KSAはオランダ国内の調査結果を引用し、ギャンブルを行う人の約20%がギャンブル依存の中リスクまたは高リスクのカテゴリーに該当するとした。

今回の投資は4つの重点領域に集約される。ピアサポート・ネットワークの拡張、依存症に関する臨床ガイダンスの策定、既存の社会・保健プログラムへの予防機能の統合、そして影響を受ける職場や家族への支援提供だ。

助成対象プロジェクトの内容

AGOG(Anonymous Gamblers and Gamblers' Environment Foundation)

AGOGは資金を活用して、グループファシリテーターの養成、専門性向上の強化、デジタル・ピアサポート会合のパイロット運用を進める。オンライン・グループの導入により、対面会合が存在しない地域や対面参加が困難な人にも支援を届ける。

オランダ精神医学会(NVvP)

NVvPは、ギャンブル依存症・ゲーム依存症に関する臨床ガイドラインを策定する。同ガイドラインは精神医療の実務指針となるもので、依存症に関する国家報告者による報告書「Gambling with Health(健康を賭ける)」の勧告に直接応える。

トリンボス研究所

同研究所は2件のパイロット事業を実施する。1件は、青少年を対象とした「Growing Up in a Promising Environment(OKO、有望な環境で育つ)」イニシアチブに、文献レビュー、データ監視、自治体との連携を通じてギャンブル予防を組み込む方法を検討する。

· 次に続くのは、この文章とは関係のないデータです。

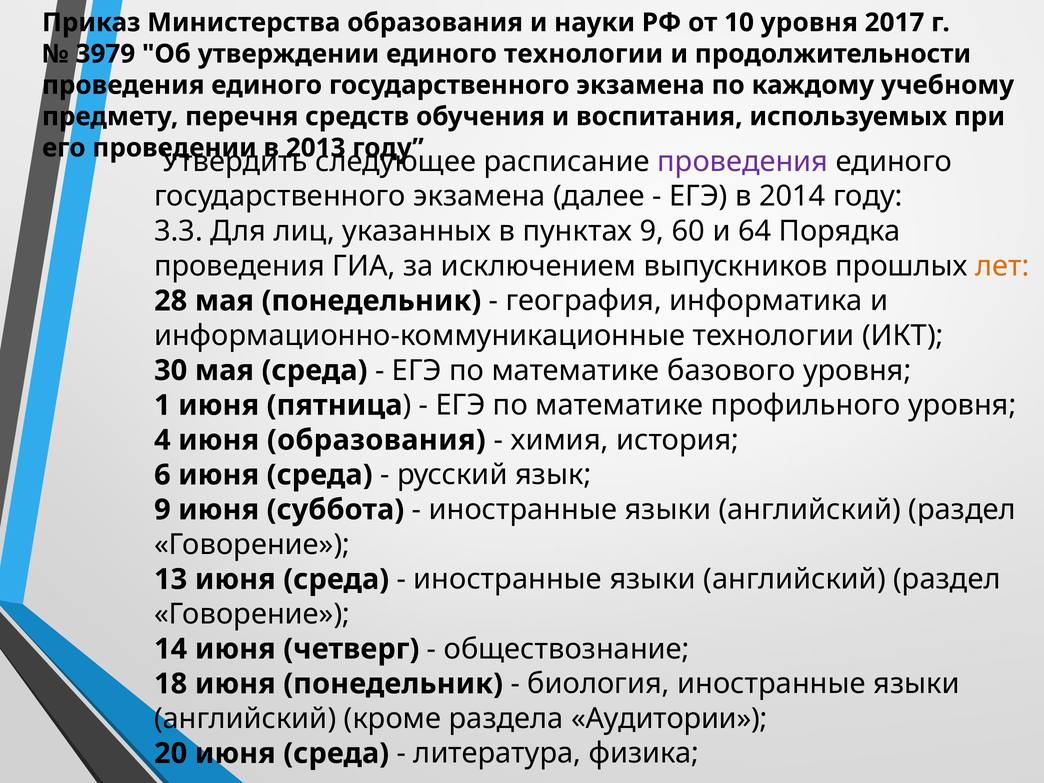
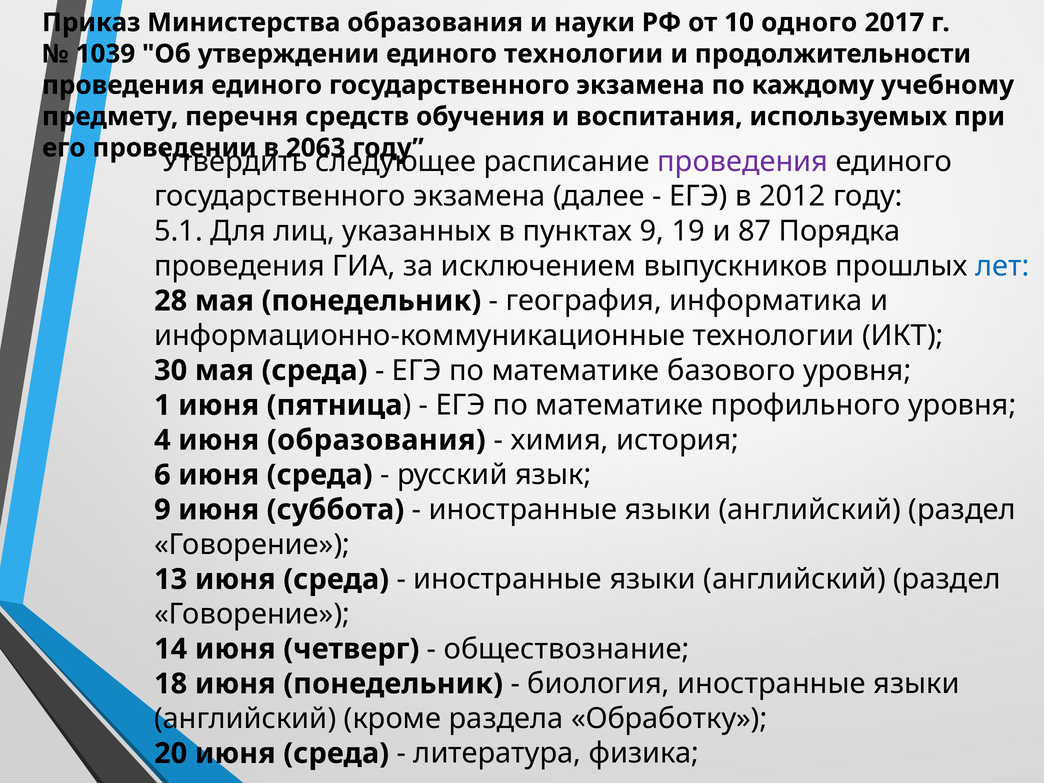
10 уровня: уровня -> одного
3979: 3979 -> 1039
2013: 2013 -> 2063
2014: 2014 -> 2012
3.3: 3.3 -> 5.1
60: 60 -> 19
64: 64 -> 87
лет colour: orange -> blue
Аудитории: Аудитории -> Обработку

もう1件のパイロットは、物質使用予防の既存枠組みを基盤に、雇用主が従業員のギャンブル問題の初期兆候を特定し、適切なケアへの紹介経路を改善するための方法論を検討するものだ。

Stichting Naast

Stichting Naast は、ギャンブル問題を抱える人の親族に対し、ウェビナー、個別カウンセリング、ニュースレターを提供する。取り組みはOpenOverGokken.nl プラットフォームと連携する。

同事業は、支援を求める家族向けの情報の明確さと紹介経路の改善を目指す。

欧州の他国でも類似の助成事業が始まっている。英国政府はギャンブル被害予防とレジリエンス施策への暫定配分として2,540万ポンド(約47億円)を発表した。同省によれば、補助金は「公平で革新的な予防戦略」を支援する趣旨という。

未成年のプラットフォームアクセス

補助金配分は、KSAがオランダ国内の合法オンラインギャンブル・プラットフォームへの未成年のアクセスに関する調査結果を公表したタイミングで行われた。KSAはまた、現行の本人確認体制の下では18歳未満のユーザーがライセンス事業者のオンラインサイトで登録・賭け参加することは「事実上不可能」と結論づけた。

ただし報告書は、迂回を許す孤立した技術的抜け穴の存在を認めつつ、未成年に対する最大のリスクは違法事業者にあると強調した。

KSA理事会の議長は次のように述べた。「KSAは未成年のギャンブルを深く懸念している。幸いにも、ライセンス事業者の下ではほとんど起きていないようだが、それでも発生していることを示す明確な兆候が存在する」

「違法事業者は年齢確認の基準を設けないか、極めて緩く運用する場合が多く、たとえばTikTokを通じてこの若年層を狙った広告を展開している。これは極めて有害であり、KSAは違法供給の撲滅に全力で取り組んでいる」

「未成年向けの教育にも注力を強め、ギャンブルのリスクを認識させる取り組みを進めている」

欧州の他国も未成年へのギャンブルの影響に焦点を当てている。ノルウェーは先に、青少年のギャンブル対策のための4年間行動計画を発表した。計画には、協調的な予防キャンペーン、治療サービスの強化、研究アジェンダの拡充が盛り込まれている。